Marche des "salopes" contre la violence faite aux femmes

Publié le par Gauche Anticapitaliste Tarn & Garonne

Marche des "salopes" contre la violence faite aux femmes

«Non, c'est non même en mini jupe». «Le sexisme est une maladie sociale»… Autant de slogans, renforcés par des pancartes, entendus hier dans les rues du centre ville de Toulouse lors de la «Marche des salopes» ou Slutwalk. Une marche pour dénoncer entre autres le harcèlement fait aux femmes, le viol ou encore la culpabilisation des victimes.

«Nous sommes lasses des clichés sur la façon de s'habiller, relève Cécile, 25 ans. Pour ma part, il ne m'est rien arrivé de grave mais la psychose ambiante m'inquiète.
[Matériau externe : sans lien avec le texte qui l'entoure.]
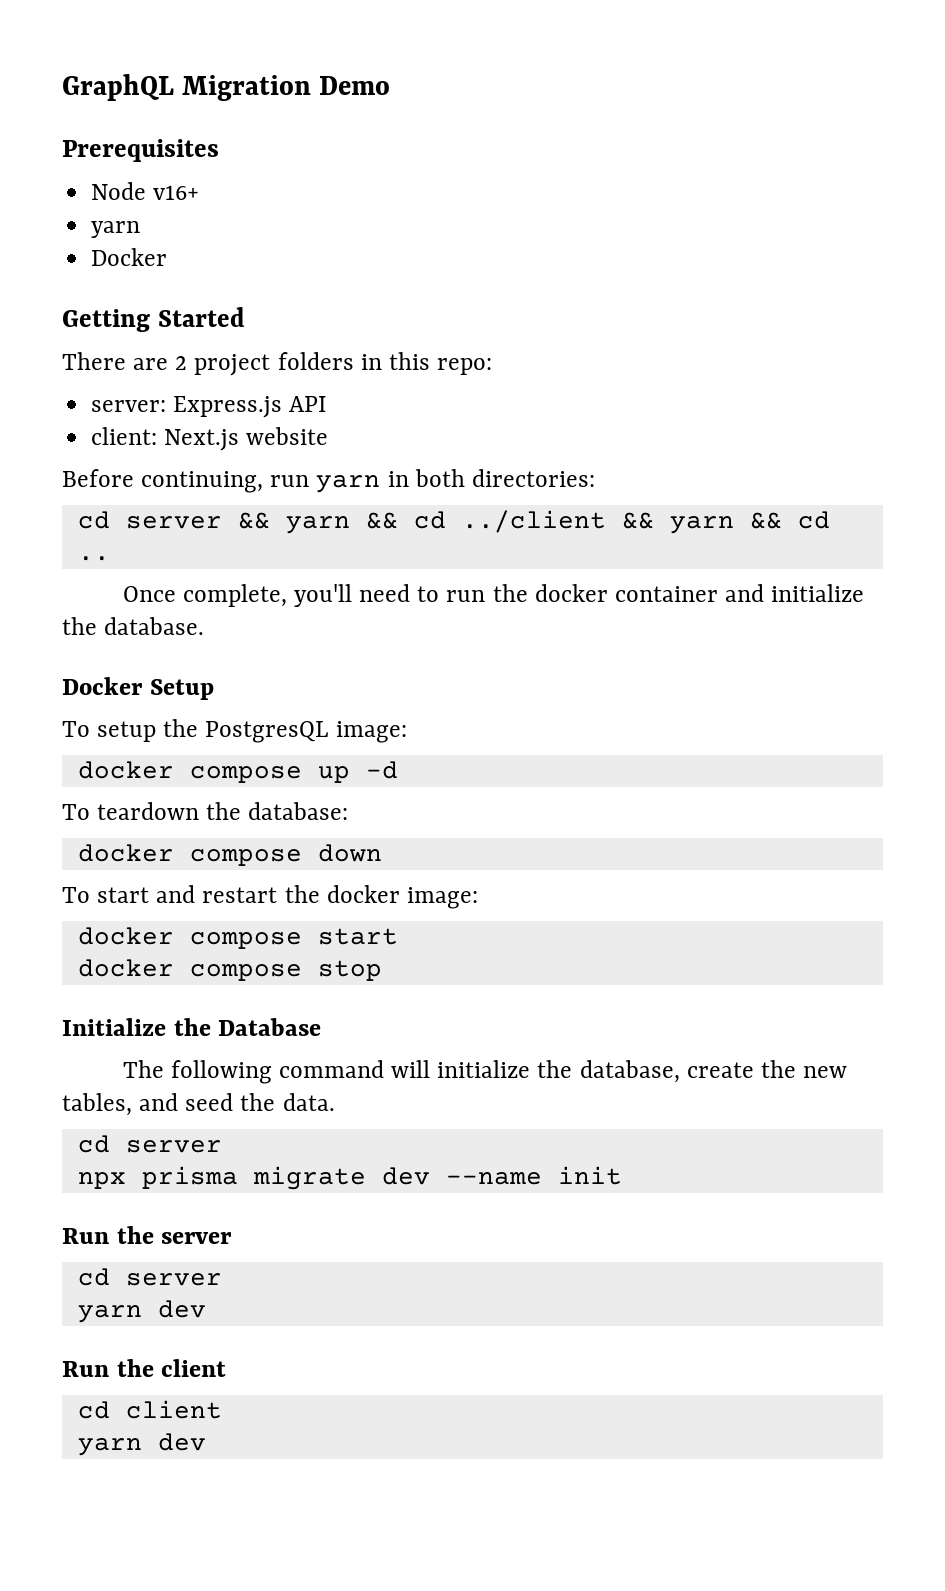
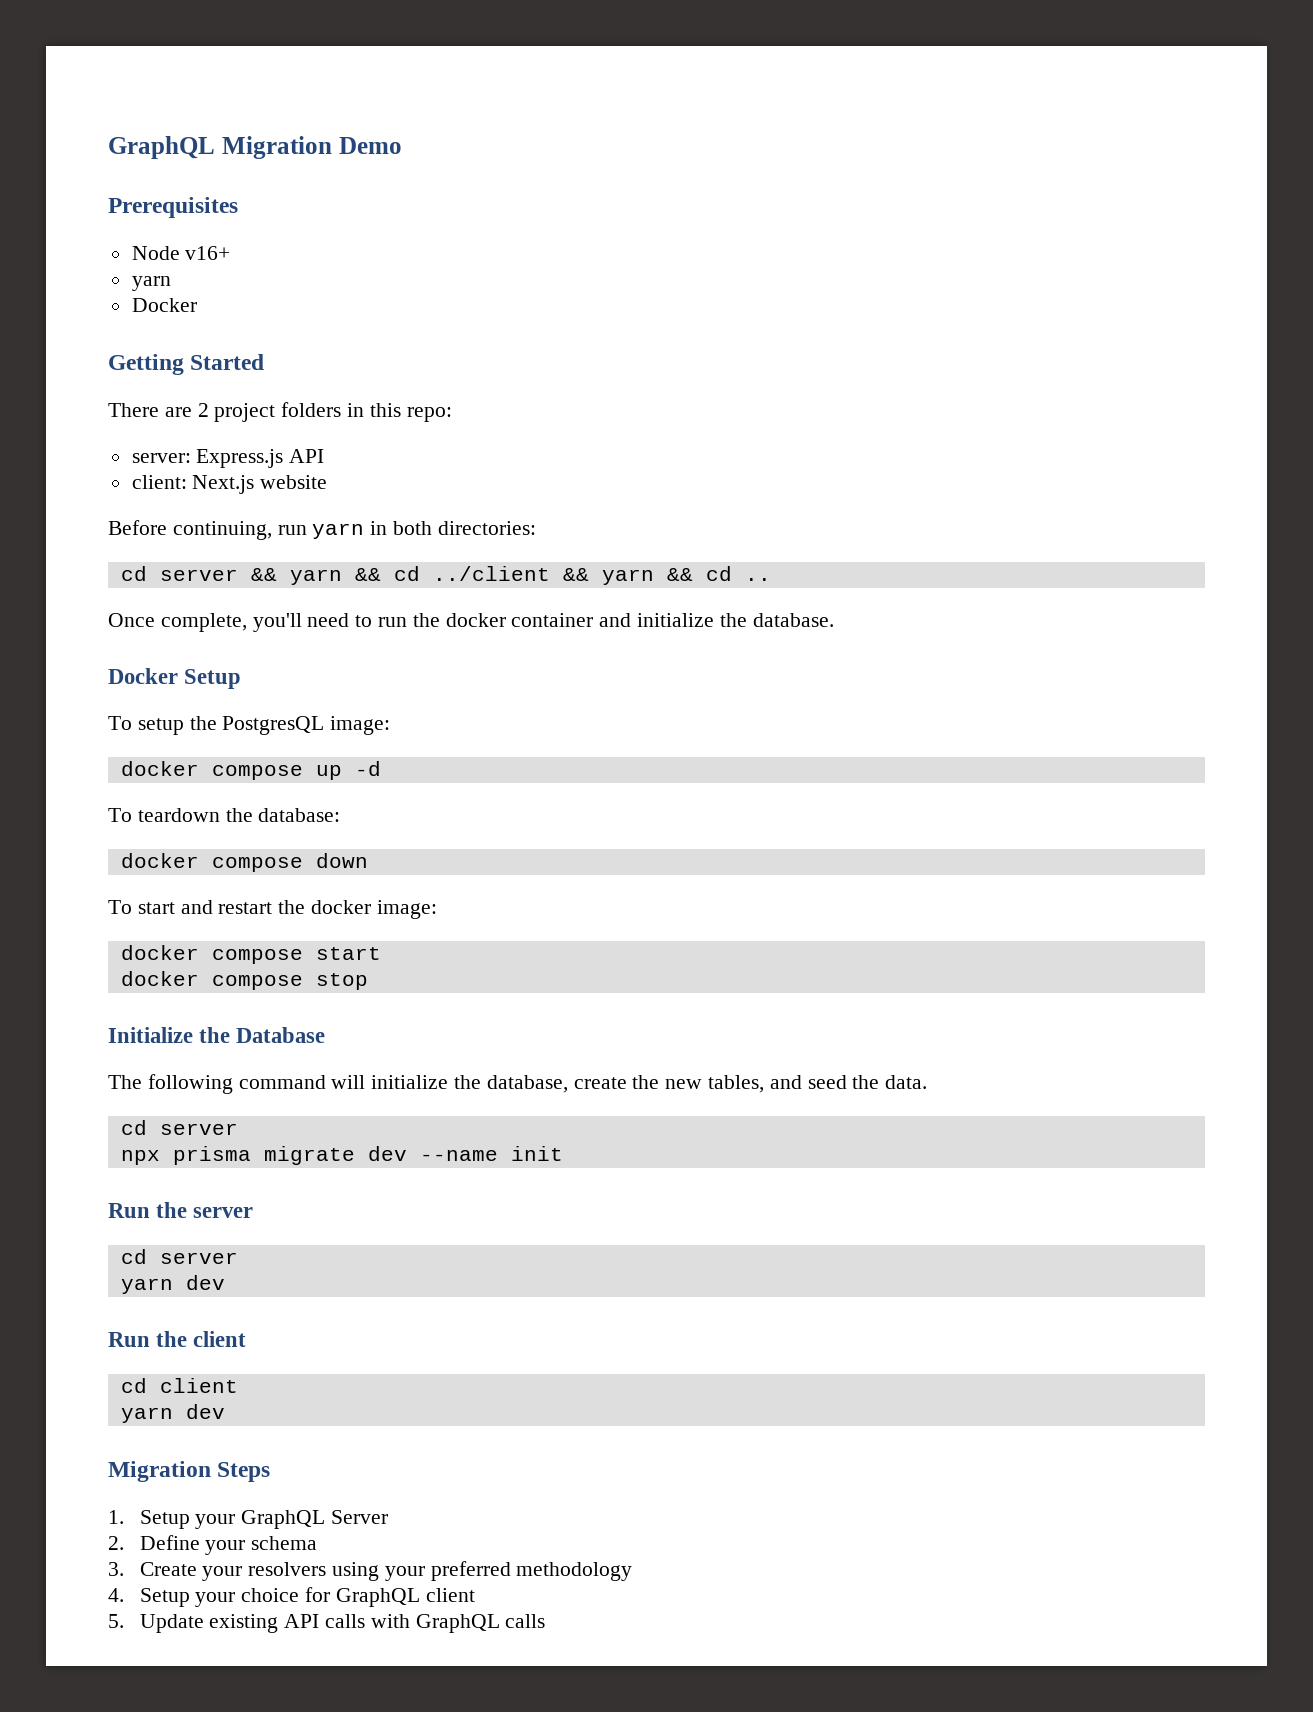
(206, 1442) none -> [108,1461,271,1482] [108,1510,388,1529] [108,1535,318,1555] [108,1561,633,1581] [108,1587,475,1607] [108,1614,546,1633] // Migration Steps // 1. Setup your GraphQL Server // 2. Define your schema // 3. Create your resolvers using your preferred methodology // 4. Setup your choice for GraphQL client // 5. Update existing API calls with GraphQL calls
J'ai beaucoup d'amies par exemple qui envoient un SMS pour rassurer leur entourage après une sortie tard le soir».

Une marche qui a connu un moment intense, lorsque place du Capitole, Lola, responsable régionale du mouvement, a lu la lettre d'une jeune femme victime de viol : «Si la police a plutôt bien fait son travail, au moment de porter plainte, les employés de bureau se sont montrés peu respectueux en écoutant mon récit». Estelle, 30 ans, a aussi été victime de viol : «Face aux réactions de la machine judiciaire, j'ai été traumatisée une seconde fois». Elle s'insurge aussi contre le «viol considéré comme une agression sexuelle et non comme un crime».

Si dans la bousculade des pancartes, certaines rappellent le danger du GHB, la drogue des violeurs, et d'autres la résistance des Pussy Riot face au pouvoir russe de Poutine, c'est celles rappelant le calvaire de Sohane, brûlée vive Cité Balzac à Vitry sur Seine en 2002 pour avoir été considérée «comme persona non grata» dans la cité par son bourreau, que beaucoup retiennent. Sohane devenue depuis le symbole des violences faites aux femmes.

Silvana Grasso, la dépêche.fr

le 07/10/2012

Marche des "salopes" contre la violence faite aux femmes

Le mouvement est né au Canada, il y a un peu plus d'un an. "Slutwalk" (littéralement "marche des salopes") s'était créé spontanément, en réponse aux propos d'un policier américain qui avait conseillé aux femmes de ne pas s'habiller comme des "salopes" si elles ne voulaient pas se faire violer. 3 000 personnes avaient alors défilé dans les rues de Toronto...

On retrouve les Slutwalks sur tous les continents et sous des noms différents : Marcha de las Putas, Marcha das Vadias, Walk for Respect, Marche des Salopes, Shameless Front, Marche des Effrontées… Plus de 200 villes ont ainsi organisé “leur” marche.

A Toulouse, 80 personnes se sont retrouvées à Saint-Cyprien, ce samedi après-midi. Objectif : la place du Capitole et tout au long du chemin, des slogans pour alerter la population sur les dangers du sexisme. Et rappeler qu'une victime n'est jamais responsable de son agression.

Des témoignages de victimes sont lus et chaque participant peut inscrire un message de son choix, qui sera par la suite diffusé dans un Web documentaire intitulé "Brisons le silence".

Des chiffres alarmants

En France, plus de 200 femmes sont victimes de violences sexuelles chaque jour. Une femme sur six est ou sera violentée. Dans 80 % des cas, la victime connaît son agresseur et tous les trois jours, une femme meurt sous les coups de son conjoint.